- To be done
1. Please list each distinct measurement in the loudspeaker waveguide text that is stated with a unit of length, area or frequency.
2. Extend the loudspeaker waveguide text, starting after its last sentence.
--- BEGIN Text extract ---
As seen in FIGS. 1, 2 and 4, the damping material is at the driver
end and extends into the waveguide for a predetermined length with
the length of the waveguide between the open end and the damping
material being significantly greater than the predetermined
length.
Referring to FIG. 4, there is shown a plane diagrammatic view of an
embodiment of the invention situated in a stereo receiver cabinet.
In this embodiment, the plane of driver opening 21A' is angled so
its normal or axis points outward to the left and the plane of
driver opening 31 is angled so that its normal or axis points
outward to the right. This angling enhances stereo reproduction
when the left channel driver is seated in opening 21A' and the
right channel driver is seated in opening 31. The drivers, or
electroacoustical transducers, each have an axis generally
perpendicular to an associated vibratile surface with these axes
angled slightly away from each other and coinciding substantially
with the axes of the respective driver openings 21A' and 31.
Waveguide 22 may be regarded as having nine sections in series,
22A', 22B', 22C', 22D', 22E', 22F', 22G', 22H' and 220'. The
physical length of these sections is selected to coact with driver
cavity 21B' to provide a quarter-wave mode at a predetermined bass
frequency, typically 80 Hz.
The particular structural arrangement is especially convenient and
fits compactly within a table receiver cabinet. In this embodiment
the folded waveguide is of substantially uniform rectangular cross
section corresponding to 55-60% of the cross-sectional area 3.91
square inches of driver 21, with the cross section of waveguide 22
being substantially 0.75 inches wide by 2.875 inches high. The
length of waveguide 22 from driver cavity 21B' to open end 23 is
substantially 34 inches, providing a quarter wavelength mode at
substantially 80 Hz.
--- END Text extract ---
--- BEGIN Entries provided ---
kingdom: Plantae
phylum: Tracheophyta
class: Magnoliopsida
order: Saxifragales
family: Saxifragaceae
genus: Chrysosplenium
--- END Entries provided ---
- Answers per task
1.
- 80 Hz
- 3.91 square inches
- 0.75 inches
- 2.875 inches
- 34 inches

2.
The structural arrangement of FIG. 2 is also convenient and
comprises a plurality of channels 22A, 22B, 22C and 22D formed by
shared waveguide walls generally transverse to the diaphragm of
driver 21 separated by an output portion 220 by plurality of
portions 22E, 22F and 22G formed by shared waveguide walls
generally parallel to the diaphragm of driver 21 with output
portion 220 formed by waveguide walls generally perpendicular to
the plane of driver diaphragm 21A. The terms generally parallel and
generally perpendicular or transverse embrace the waveguide walls
of FIG. 4 also.
The acoustic waveguide thus comprise plurality of contiguous
waveguide portions formed by a first set of waveguide walls
generally perpendicular to the diaphragm or vibratile surface and a
second set of waveguide walls generally parallel to the
diaphragm.
The invention in the form of a single-ended waveguide with a full
range driver for one channel of a stereo receiver is especially
advantageous for a small table receiver. The bass spectral
components from the other stereo channel may be summed and radiated
by the invention, typically from 70 to 300 Hz.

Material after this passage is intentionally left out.